(Bloomberg) -- South Africa’s former chief spy, who sparked a furor when he laid criminal charges against President Cyril Ramaphosa for allegedly concealing a robbery at his game farm, abused his position as head of the State Security Agency and failed to follow due process, a judicial inquiry into state graft has found.

An investigation into Arthur Fraser’s conduct was derailed by Jacob Zuma, who led the country for nine scandal-marred years before he was forced to quit in 2018 in favor of Ramaphosa, on the grounds that it could compromise national security, Chief Justice Raymond Zondo said in his final report released on Wednesday. He also found that the spy agency involved itself in political battles, handed out vast sums of cash for which it failed to properly account and that it made a series of irregular appointments.
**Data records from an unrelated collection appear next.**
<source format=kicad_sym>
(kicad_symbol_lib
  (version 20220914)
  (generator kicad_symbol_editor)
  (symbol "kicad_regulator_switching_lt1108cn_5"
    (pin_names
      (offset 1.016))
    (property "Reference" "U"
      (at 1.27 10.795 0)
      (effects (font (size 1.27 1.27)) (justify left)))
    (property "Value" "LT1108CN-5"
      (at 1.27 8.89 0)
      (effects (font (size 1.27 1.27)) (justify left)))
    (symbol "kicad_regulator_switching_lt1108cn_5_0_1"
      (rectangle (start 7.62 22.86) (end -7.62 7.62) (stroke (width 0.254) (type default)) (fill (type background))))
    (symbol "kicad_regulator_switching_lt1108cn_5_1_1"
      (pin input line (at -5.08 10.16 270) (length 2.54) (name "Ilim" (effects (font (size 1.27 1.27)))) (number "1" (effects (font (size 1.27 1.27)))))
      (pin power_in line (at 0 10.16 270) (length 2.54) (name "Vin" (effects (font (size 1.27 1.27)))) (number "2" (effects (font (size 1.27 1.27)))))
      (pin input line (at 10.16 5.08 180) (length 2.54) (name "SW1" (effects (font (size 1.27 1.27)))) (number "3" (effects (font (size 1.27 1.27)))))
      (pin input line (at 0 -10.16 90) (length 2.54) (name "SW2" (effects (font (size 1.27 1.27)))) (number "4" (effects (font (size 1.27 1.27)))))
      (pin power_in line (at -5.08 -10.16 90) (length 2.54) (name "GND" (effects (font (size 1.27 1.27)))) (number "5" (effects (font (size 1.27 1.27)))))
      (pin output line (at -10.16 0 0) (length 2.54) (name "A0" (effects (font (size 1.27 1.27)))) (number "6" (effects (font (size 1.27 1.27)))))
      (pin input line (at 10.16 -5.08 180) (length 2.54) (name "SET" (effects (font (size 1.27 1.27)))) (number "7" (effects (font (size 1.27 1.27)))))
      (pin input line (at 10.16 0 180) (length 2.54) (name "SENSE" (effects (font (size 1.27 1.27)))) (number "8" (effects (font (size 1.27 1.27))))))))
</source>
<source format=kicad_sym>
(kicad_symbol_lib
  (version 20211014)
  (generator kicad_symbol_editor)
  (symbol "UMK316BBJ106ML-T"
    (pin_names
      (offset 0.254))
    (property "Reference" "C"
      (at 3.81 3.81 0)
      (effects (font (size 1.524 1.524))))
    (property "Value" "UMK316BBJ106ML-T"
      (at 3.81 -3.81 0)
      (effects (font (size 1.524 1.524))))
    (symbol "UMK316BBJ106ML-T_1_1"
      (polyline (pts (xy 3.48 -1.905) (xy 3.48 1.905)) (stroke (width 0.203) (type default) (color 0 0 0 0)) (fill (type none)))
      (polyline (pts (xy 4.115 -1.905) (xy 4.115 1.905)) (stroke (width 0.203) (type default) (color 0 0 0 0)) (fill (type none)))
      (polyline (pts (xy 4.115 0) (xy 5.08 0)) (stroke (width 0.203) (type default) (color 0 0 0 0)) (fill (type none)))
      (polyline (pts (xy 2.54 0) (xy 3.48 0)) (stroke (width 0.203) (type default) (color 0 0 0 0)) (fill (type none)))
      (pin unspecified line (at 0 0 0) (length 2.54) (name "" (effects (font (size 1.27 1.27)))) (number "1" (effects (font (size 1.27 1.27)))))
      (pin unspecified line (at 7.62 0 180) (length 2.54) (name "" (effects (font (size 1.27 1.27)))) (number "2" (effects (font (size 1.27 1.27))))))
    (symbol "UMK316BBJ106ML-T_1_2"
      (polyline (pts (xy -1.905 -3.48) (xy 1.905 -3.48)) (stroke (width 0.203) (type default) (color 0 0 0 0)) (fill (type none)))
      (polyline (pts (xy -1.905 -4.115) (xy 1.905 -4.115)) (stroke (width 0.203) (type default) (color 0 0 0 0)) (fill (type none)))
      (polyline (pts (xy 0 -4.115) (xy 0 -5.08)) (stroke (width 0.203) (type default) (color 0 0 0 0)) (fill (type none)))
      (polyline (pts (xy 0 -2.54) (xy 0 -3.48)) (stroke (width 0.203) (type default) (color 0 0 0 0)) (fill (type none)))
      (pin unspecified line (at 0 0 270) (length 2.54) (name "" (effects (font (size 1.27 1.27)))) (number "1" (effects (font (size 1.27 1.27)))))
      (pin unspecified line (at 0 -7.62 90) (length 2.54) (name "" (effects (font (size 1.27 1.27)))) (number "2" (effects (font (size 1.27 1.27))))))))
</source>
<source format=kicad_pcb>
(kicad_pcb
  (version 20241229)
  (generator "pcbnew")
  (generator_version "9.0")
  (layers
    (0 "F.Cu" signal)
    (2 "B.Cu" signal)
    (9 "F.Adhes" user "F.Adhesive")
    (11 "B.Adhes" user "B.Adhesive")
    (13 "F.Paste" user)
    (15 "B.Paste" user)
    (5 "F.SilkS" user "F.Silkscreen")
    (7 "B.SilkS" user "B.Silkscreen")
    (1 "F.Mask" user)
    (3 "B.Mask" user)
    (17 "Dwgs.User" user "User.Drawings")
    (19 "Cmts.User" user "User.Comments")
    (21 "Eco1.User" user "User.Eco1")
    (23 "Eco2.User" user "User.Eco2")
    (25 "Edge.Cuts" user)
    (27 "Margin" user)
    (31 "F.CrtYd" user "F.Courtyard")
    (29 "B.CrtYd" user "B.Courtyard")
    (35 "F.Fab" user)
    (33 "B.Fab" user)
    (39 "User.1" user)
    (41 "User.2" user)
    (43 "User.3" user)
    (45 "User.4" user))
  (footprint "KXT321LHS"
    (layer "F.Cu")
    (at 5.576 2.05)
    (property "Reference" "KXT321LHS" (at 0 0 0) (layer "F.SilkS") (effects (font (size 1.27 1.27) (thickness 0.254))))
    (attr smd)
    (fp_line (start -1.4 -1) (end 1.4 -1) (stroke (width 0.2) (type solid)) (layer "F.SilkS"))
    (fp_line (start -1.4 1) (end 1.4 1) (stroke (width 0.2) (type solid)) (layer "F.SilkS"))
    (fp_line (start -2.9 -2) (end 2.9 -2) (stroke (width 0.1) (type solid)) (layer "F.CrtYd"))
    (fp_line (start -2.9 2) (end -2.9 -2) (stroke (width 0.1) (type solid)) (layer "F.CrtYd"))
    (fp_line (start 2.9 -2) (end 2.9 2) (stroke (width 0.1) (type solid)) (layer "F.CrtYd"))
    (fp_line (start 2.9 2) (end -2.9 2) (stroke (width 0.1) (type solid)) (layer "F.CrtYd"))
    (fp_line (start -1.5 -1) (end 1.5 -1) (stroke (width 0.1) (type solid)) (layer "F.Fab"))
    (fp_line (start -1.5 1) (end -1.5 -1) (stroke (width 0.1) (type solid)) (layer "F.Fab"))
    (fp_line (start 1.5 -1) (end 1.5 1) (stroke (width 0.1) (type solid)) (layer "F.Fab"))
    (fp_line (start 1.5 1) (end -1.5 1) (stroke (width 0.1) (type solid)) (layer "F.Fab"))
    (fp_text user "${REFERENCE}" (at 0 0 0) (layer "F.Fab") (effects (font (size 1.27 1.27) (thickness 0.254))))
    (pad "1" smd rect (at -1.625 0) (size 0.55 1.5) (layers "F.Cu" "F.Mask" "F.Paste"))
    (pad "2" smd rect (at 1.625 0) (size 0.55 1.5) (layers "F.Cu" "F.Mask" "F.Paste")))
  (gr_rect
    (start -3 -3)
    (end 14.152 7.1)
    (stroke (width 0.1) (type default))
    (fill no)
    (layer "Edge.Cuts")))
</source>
The situation at the SSA “became a free for all and Mr. Fraser was a law unto himself,” Zondo said. He recommended that law enforcement agencies should conduct further investigations into the ex-spy chief as well as David Mahlobo, the former intelligence minister, and other officials to determine whether they should be prosecuted. 

Fraser failed to appear before Zondo to respond to allegations leveled against him during public hearings and the chief justice dismissed the former spy boss’s applications to cross-examine several witnesses who implicated him. Mahlobo, now the deputy housing minister, denied any wrongdoing when he testified.

Fraser this month alleged that Ramaphosa sought to cover up the theft of more than $4 million that was hidden inside furniture in a house on his farm in the northern Limpopo province in 2020, that the crime wasn’t reported and the suspects were illegally detained and intimidated. Ramaphosa confirmed that money he made from selling animals was stolen, although far less than Fraser claimed, and denied any wrongdoing. 

The findings against Fraser call his credibility into question and add credence to Ramaphosa’s assertion that the allegations against him are politically motivated, but the president’s reticence to provide details about what transpired at his farm have spurred accusations from opposition parties that he broke foreign exchange rules or other laws. 

While prosecutors haven’t said whether they will pursue charges against Ramaphosa, the scandal may undermine his chances of winning another term as head of the ruling African National Congress in six months’ time and as president in 2024, and some of his allies have even expressed fears that he may not be able to complete his current term. A lawyer and one of the richest Black South Africans, Ramaphosa first won control of the ANC in 2017 after campaigning on an anti-corruption ticket. 

Fraser was appointed as head of the State Security Agency in 2016. Ramaphosa reassigned him to head the prisons department in 2018, a questionable decision given that an investigation was under way into the spy boss’s conduct. Just weeks before he retired last year from his new post, Fraser ordered Zuma’s release from prison on medical parole after he’d served two months of a 15-month sentence he was given for refusing to testify before Zondo -- a decision that’s still being challenged in court.  

In Zondo’s previous reports, drafted after more than three years of public hearings, he implicated Zuma, his allies and several senior ruling party officials in looting billions of dollars from government coffers -- a process known locally as state capture. Zume denies any wrongdoing.

With the panel having completed his work, Ramaphosa said he will evaluate its recommendations and findings, and formulate a response within four months that he will present to parliament. 

“State capture was an assault on our democracy and violated the rights of every man, woman and child in this country,” the president said at a handover ceremony in Pretoria, the capital. “The report is far more than a record of widespread corruption, fraud and abuse. It is also an instrument through which the country can work to ensure that such events are never allowed to happen again.”

Other key findings:

  • The government should review all its contracts with Bain & Co. which was found wanting in its dealings with state-owned firms. The company has denied willfully facilitating or being party to corruption.
  • The authorities should investigate whether Zuma’s son, Duduzane, facilitated or failed to report acts of corruption or attempts to bribe officials.
  • Prosecutors should consider charging Tom Moyane, the former head of the national tax agency, for lying to parliament.
  • A new inquiry should be set up to further investigate wrongdoing at the Passenger Rail Agency of South Africa, which was allowed to slide into almost total ruin, and determine who was responsible for -- and benefitted from -- its collapse. A number of its former and serving officials, including former Chief Executive Officer Lucky Montana, should also be probed to determine if they broke the law.
  • Law enforcement agencies should also consider filing charges against Nomvula Mokonyane, the former water minister, who was found to have accepted favors and payments from now--defunct services company Bosasa, which held and sought to obtain state contracts.
  • Duduzane Zuma, Moyane, Montana and Mokonyane have all denied wrongdoing.